FRANKFURT (Reuters) - The European Central Bank is likely to signal on Thursday that it has done all it intends to do to fight the euro zone crisis, putting the onus back on governments after cutting interest rates and flooding the market with cash in recent months.
Banks have been shored up and government debt markets stabilized by two ECB cash injections totaling more than a trillion euros since December, steps which ECB President Mario Draghi says have averted a major credit crunch.
But other policymakers have expressed worries that the wall of cash could add to problems down the road, with German central bank head Jens Weidmann leading the charge for the ECB to think about an exit strategy.
While it is too early for the 17-country bloc’s central bank to say anything publicly about when it plans to tighten policy, it has taken just two weeks for economists to back off forecasts that it will cut interest rates again within months.
“We may see not a really hawkish press conference, but a pretty clear statement that unless the economy takes another lurch down, that’s it, we’re finished, no more rate cuts, no more liquidity, we’re done,” Societe Generale economist James Nixon said.
Draghi said last month that the policymakers did not discuss cutting rates in that meeting and with the tentative signs of economic stabilization increasing, any pressure for them to ease policy further has diminished.
The ECB’s wait-and-see mode also extends to its bond-purchase program, which has seen no action in the past few weeks.
However, Draghi is expected to offer no new information about the strategy, and just repeat the mantra that the program is ongoing. The recent liquidity glut has helped hold down the borrowing costs of especially Spain and Italy by encouraging banks in those countries to buy government bonds.
The ECB’s latest set of staff projections will also be scrutinized for hints as to how long it might keep policy on hold - some analysts say the next rate move could be years away.
Thanks to rising oil prices, euro zone inflation has remained above the ECB’s target of just below 2 percent and actually rose in February, the 14th month in a row prices have grown faster than the target.
With energy prices stubbornly high, the ECB’s forecasts for 2012 and 2013 inflation could be raised from the current midpoint estimates of 2.0 and 1.5 percent, respectively, in the last round of forecasts published in December.

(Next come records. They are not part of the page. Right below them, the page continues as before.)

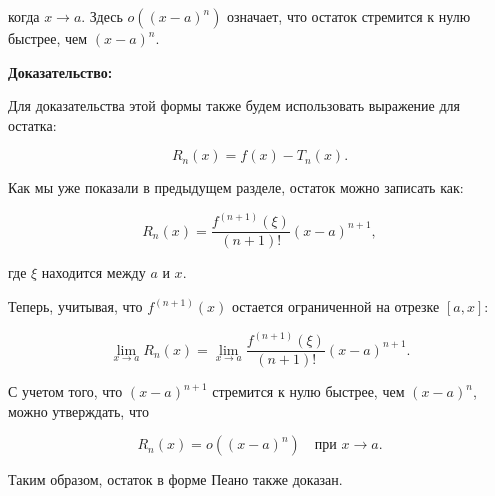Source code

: когда \( x \to a \). Здесь \( o((x-a)^{n}) \) означает, что остаток стремится к нулю быстрее, чем \( (x-a)^{n} \).

\textbf{Доказательство:}

Для доказательства этой формы также будем использовать выражение для остатка:

\[
R_n(x) = f(x) - T_n(x).
\]

Как мы уже показали в предыдущем разделе, остаток можно записать как:

\[
R_n(x) = \frac{f^{(n+1)}(\xi)}{(n+1)!}(x-a)^{n+1},
\]

где \( \xi \) находится между \( a \) и \( x \).

Теперь, учитывая, что \( f^{(n+1)}(x) \) остается ограниченной на отрезке \( [a, x] \):

\[
\lim_{x \to a} R_n(x) = \lim_{x \to a} \frac{f^{(n+1)}(\xi)}{(n+1)!}(x-a)^{n+1}.
\]

С учетом того, что \( (x-a)^{n+1} \) стремится к нулю быстрее, чем \( (x-a)^{n} \), можно утверждать, что 

\[
R_n(x) = o((x-a)^{n}) \quad \text{при } x \to a.
\]

Таким образом, остаток в форме Пеано также доказан.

The 2013 estimate in particular is going to be looked at carefully, as it shows how the ECB views the impact of oil prices.
“If they assume that the inflation spike is temporary, it won’t have much impact on the 2013 number and give room for rate cuts, but the rise in oil prices may change the way they assess the risks, they may see a bit more risk from this area,” ABN Amro economist Nick Kounis said.
This year’s growth outlook will be tuned down from the already paltry forecast of about 0.3 gross domestic product (GDP) increase and might come in slightly negative. Next year’s growth is seen better, but still tepid.
“Growth seems flattish for quite some time, but they seem to be sort of okay with that as long as there is progress upwards,” Kounis said.
In the post-rate decision news conference, journalists will push Draghi to air his views on the concerns that more hawkish policymakers have expressed about central bank easing policies.
There have been fewer options to do so, as policymakers have been sparse in their public appearances since Draghi took over in November. The ECB has, for example, not offered any public statements about its decision to exclude its Greek bond holdings from forced losses if the country were to push through collective action clauses.
While everyone has been satisfied with the immediate impact of the three-year lending offers, the more inflation-wary Governing Council members want to start talking about the potential these policies have to fuel imbalances and price hikes.
Bundesbank’s Weidmann wrote a letter to Draghi, asserting his belief that the decision the ECB took in December to ease rules on the collateral banks must put up to tap its funding operations adds too much risk and should be reversed.
That communication revealed a fundamental split inside the Governing Council, largely based on the length of their time perspective and views on the central bank’s role. Draghi’s job could be complicated by the unsettling impact of Germany - Europe’s largest and strongest economy - ending up several times in a row on the losing side.
Draghi must reassure Germany that the ECB respects the Bundesbank tradition and guarantees a strong euro, and he will resist airing disagreements on the Governing Council.
“When you have these things for 3 years, it really starts to test credibility and is more like QE (quantitative easing), which puts a lot of liquidity into the system for a long time,” Kounis said of the long-term funding operations.
“Clearly the Bundesbank is not happy, but Draghi is not going to reflect on that.”